__Required action__:
Nothing outside the range below should be printed. Output exactly the lines from the line with "40: (172, 304, 7.02)" to the line with "54: (747, 197, 25.72)", both included.

__Raw data__:
»»

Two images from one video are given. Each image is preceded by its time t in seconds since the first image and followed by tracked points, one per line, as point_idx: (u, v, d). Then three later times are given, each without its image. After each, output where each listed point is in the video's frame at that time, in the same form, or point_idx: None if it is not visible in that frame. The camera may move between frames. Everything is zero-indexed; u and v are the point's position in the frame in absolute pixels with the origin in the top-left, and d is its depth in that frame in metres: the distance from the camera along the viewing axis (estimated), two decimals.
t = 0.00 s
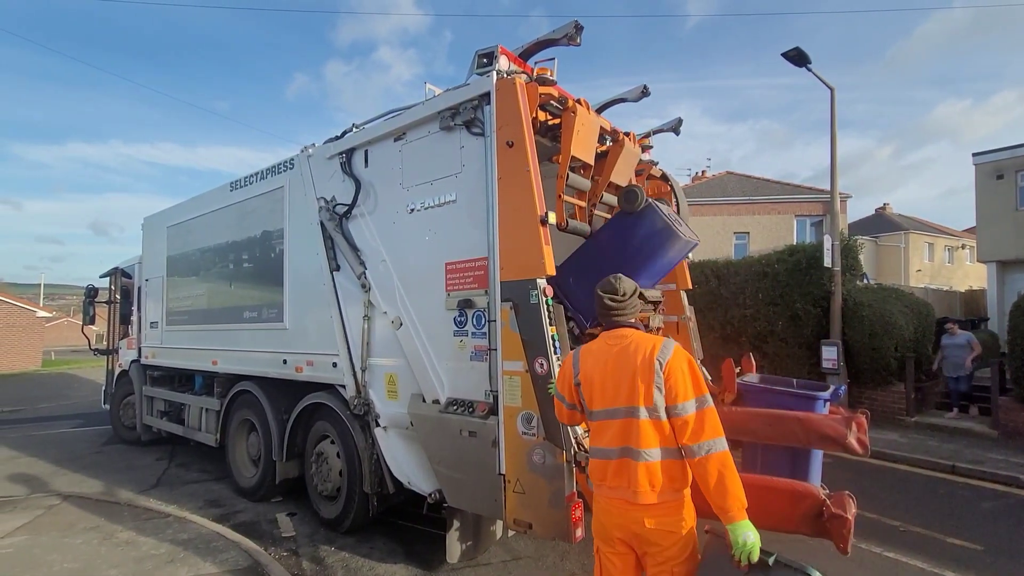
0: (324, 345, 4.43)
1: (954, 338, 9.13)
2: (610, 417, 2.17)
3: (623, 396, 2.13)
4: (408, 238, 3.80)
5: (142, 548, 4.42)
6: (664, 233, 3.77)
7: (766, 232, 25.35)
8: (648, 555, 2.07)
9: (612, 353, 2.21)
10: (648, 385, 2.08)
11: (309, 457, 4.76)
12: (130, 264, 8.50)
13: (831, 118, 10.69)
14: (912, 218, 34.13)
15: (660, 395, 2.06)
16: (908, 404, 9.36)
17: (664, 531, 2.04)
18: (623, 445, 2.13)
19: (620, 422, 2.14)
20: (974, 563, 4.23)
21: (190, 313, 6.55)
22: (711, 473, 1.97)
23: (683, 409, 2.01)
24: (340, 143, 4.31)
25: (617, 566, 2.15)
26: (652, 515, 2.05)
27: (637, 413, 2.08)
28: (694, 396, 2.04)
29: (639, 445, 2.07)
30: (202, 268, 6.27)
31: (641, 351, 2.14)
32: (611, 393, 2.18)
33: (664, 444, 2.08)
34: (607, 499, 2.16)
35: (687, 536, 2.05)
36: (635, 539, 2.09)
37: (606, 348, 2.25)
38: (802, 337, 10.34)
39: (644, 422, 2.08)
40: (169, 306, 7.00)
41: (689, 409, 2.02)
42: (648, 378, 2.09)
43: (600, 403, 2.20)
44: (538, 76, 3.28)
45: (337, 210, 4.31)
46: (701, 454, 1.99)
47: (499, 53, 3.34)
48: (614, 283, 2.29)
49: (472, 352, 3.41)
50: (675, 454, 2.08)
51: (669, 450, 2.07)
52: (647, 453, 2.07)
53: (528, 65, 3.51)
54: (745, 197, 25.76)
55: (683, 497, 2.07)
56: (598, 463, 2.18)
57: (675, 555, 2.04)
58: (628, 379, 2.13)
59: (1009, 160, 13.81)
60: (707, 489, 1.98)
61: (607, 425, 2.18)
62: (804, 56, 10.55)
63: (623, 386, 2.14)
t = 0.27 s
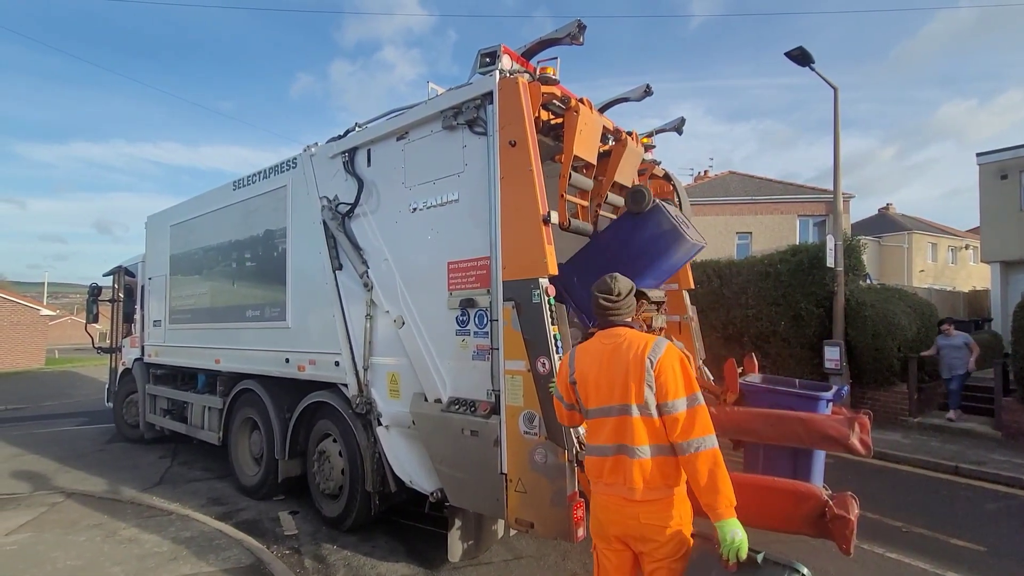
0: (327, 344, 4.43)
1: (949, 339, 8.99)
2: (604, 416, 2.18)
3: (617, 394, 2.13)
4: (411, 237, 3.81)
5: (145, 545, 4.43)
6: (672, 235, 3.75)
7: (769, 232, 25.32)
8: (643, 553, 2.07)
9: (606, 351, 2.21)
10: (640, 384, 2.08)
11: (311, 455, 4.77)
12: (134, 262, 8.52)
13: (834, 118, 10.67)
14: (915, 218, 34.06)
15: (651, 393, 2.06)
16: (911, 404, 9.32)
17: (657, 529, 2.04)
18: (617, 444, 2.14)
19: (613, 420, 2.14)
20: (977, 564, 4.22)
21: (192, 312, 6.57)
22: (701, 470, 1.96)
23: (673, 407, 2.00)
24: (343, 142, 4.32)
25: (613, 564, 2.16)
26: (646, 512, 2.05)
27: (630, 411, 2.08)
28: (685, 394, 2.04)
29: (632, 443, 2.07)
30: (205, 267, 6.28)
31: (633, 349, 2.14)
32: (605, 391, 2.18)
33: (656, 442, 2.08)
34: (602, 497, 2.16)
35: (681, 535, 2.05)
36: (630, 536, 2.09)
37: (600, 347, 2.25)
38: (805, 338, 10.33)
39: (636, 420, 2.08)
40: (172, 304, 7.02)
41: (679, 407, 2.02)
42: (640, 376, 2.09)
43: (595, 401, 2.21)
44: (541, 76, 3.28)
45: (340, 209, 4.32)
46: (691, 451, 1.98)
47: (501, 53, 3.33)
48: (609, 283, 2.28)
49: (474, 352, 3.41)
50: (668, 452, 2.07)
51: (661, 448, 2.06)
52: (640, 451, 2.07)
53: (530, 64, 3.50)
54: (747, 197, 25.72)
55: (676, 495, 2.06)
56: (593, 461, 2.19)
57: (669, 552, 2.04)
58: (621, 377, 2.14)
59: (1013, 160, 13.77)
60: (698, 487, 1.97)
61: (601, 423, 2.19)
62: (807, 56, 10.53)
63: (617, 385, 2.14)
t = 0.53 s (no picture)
0: (328, 344, 4.43)
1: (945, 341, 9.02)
2: (607, 415, 2.17)
3: (619, 394, 2.13)
4: (412, 236, 3.81)
5: (147, 544, 4.44)
6: (675, 235, 3.73)
7: (771, 232, 25.28)
8: (647, 553, 2.07)
9: (607, 351, 2.21)
10: (641, 383, 2.08)
11: (313, 454, 4.77)
12: (136, 261, 8.53)
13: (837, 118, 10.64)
14: (918, 218, 33.99)
15: (653, 392, 2.06)
16: (913, 405, 9.26)
17: (662, 529, 2.04)
18: (619, 443, 2.14)
19: (616, 419, 2.14)
20: (980, 565, 4.20)
21: (195, 311, 6.57)
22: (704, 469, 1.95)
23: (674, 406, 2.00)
24: (345, 141, 4.32)
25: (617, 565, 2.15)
26: (649, 512, 2.05)
27: (633, 410, 2.08)
28: (687, 392, 2.03)
29: (636, 442, 2.07)
30: (207, 266, 6.29)
31: (634, 348, 2.14)
32: (607, 391, 2.18)
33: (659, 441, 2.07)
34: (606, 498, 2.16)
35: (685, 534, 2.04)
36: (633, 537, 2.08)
37: (601, 347, 2.25)
38: (807, 338, 10.31)
39: (639, 419, 2.07)
40: (174, 304, 7.03)
41: (681, 405, 2.01)
42: (641, 375, 2.08)
43: (597, 401, 2.21)
44: (543, 75, 3.27)
45: (341, 209, 4.32)
46: (694, 449, 1.98)
47: (503, 52, 3.33)
48: (609, 283, 2.28)
49: (475, 351, 3.41)
50: (671, 452, 2.07)
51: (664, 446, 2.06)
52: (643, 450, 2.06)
53: (532, 64, 3.50)
54: (749, 197, 25.69)
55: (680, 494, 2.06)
56: (596, 461, 2.18)
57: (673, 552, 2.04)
58: (622, 377, 2.13)
59: (1017, 160, 13.73)
60: (702, 486, 1.96)
61: (603, 423, 2.19)
62: (809, 55, 10.51)
63: (619, 384, 2.14)
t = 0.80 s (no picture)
0: (330, 343, 4.44)
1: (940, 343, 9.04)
2: (612, 415, 2.17)
3: (622, 394, 2.13)
4: (414, 235, 3.81)
5: (149, 542, 4.45)
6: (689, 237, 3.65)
7: (772, 232, 25.25)
8: (656, 553, 2.07)
9: (610, 351, 2.21)
10: (644, 382, 2.08)
11: (314, 453, 4.77)
12: (137, 261, 8.55)
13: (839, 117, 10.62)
14: (920, 218, 33.92)
15: (657, 391, 2.05)
16: (915, 404, 9.22)
17: (672, 529, 2.04)
18: (625, 442, 2.13)
19: (621, 419, 2.13)
20: (982, 565, 4.19)
21: (196, 310, 6.58)
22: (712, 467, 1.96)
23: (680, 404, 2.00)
24: (346, 140, 4.32)
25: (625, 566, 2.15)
26: (657, 512, 2.05)
27: (637, 409, 2.08)
28: (692, 390, 2.04)
29: (641, 441, 2.07)
30: (209, 265, 6.30)
31: (636, 348, 2.14)
32: (611, 390, 2.18)
33: (665, 440, 2.07)
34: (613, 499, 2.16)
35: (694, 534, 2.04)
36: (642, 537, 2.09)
37: (603, 347, 2.25)
38: (809, 337, 10.31)
39: (643, 418, 2.07)
40: (176, 303, 7.04)
41: (686, 403, 2.02)
42: (644, 374, 2.08)
43: (602, 401, 2.21)
44: (544, 74, 3.27)
45: (343, 208, 4.32)
46: (701, 448, 1.99)
47: (504, 51, 3.32)
48: (608, 283, 2.29)
49: (477, 350, 3.41)
50: (677, 451, 2.07)
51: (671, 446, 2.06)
52: (649, 449, 2.06)
53: (534, 63, 3.50)
54: (750, 197, 25.66)
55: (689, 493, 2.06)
56: (602, 461, 2.18)
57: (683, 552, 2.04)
58: (625, 376, 2.13)
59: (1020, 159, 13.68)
60: (712, 485, 1.97)
61: (609, 423, 2.19)
62: (812, 54, 10.50)
63: (623, 383, 2.14)
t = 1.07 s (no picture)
0: (331, 343, 4.44)
1: (939, 342, 8.99)
2: (627, 416, 2.16)
3: (639, 395, 2.12)
4: (415, 234, 3.81)
5: (150, 541, 4.46)
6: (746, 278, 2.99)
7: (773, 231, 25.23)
8: (666, 556, 2.08)
9: (629, 352, 2.20)
10: (662, 385, 2.07)
11: (315, 453, 4.78)
12: (139, 260, 8.56)
13: (840, 117, 10.61)
14: (923, 217, 33.85)
15: (675, 396, 2.04)
16: (917, 404, 9.21)
17: (682, 534, 2.04)
18: (640, 444, 2.13)
19: (636, 421, 2.13)
20: (983, 565, 4.18)
21: (197, 310, 6.59)
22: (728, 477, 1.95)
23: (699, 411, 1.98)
24: (347, 140, 4.32)
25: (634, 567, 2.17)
26: (669, 517, 2.05)
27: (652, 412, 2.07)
28: (709, 396, 2.02)
29: (657, 445, 2.07)
30: (210, 265, 6.30)
31: (656, 350, 2.12)
32: (628, 391, 2.17)
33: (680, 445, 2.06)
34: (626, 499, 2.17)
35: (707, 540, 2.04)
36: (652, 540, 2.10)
37: (623, 347, 2.25)
38: (810, 337, 10.30)
39: (660, 422, 2.07)
40: (178, 302, 7.05)
41: (702, 410, 2.00)
42: (662, 378, 2.07)
43: (617, 402, 2.20)
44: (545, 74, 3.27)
45: (344, 207, 4.32)
46: (717, 456, 1.96)
47: (506, 50, 3.32)
48: (632, 283, 2.27)
49: (478, 350, 3.41)
50: (693, 457, 2.06)
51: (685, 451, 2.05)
52: (664, 453, 2.06)
53: (535, 63, 3.50)
54: (752, 196, 25.63)
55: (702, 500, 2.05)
56: (614, 461, 2.18)
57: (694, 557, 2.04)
58: (643, 378, 2.12)
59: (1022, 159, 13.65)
60: (726, 493, 1.96)
61: (623, 424, 2.18)
62: (813, 54, 10.49)
63: (639, 386, 2.13)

««

__Your solution__:
40: (172, 304, 7.02)
41: (679, 407, 2.02)
42: (640, 376, 2.09)
43: (595, 401, 2.21)
44: (541, 76, 3.28)
45: (340, 209, 4.32)
46: (691, 451, 1.98)
47: (501, 53, 3.33)
48: (609, 283, 2.28)
49: (474, 352, 3.41)
50: (668, 452, 2.07)
51: (661, 448, 2.06)
52: (640, 451, 2.07)
53: (530, 64, 3.50)
54: (747, 197, 25.72)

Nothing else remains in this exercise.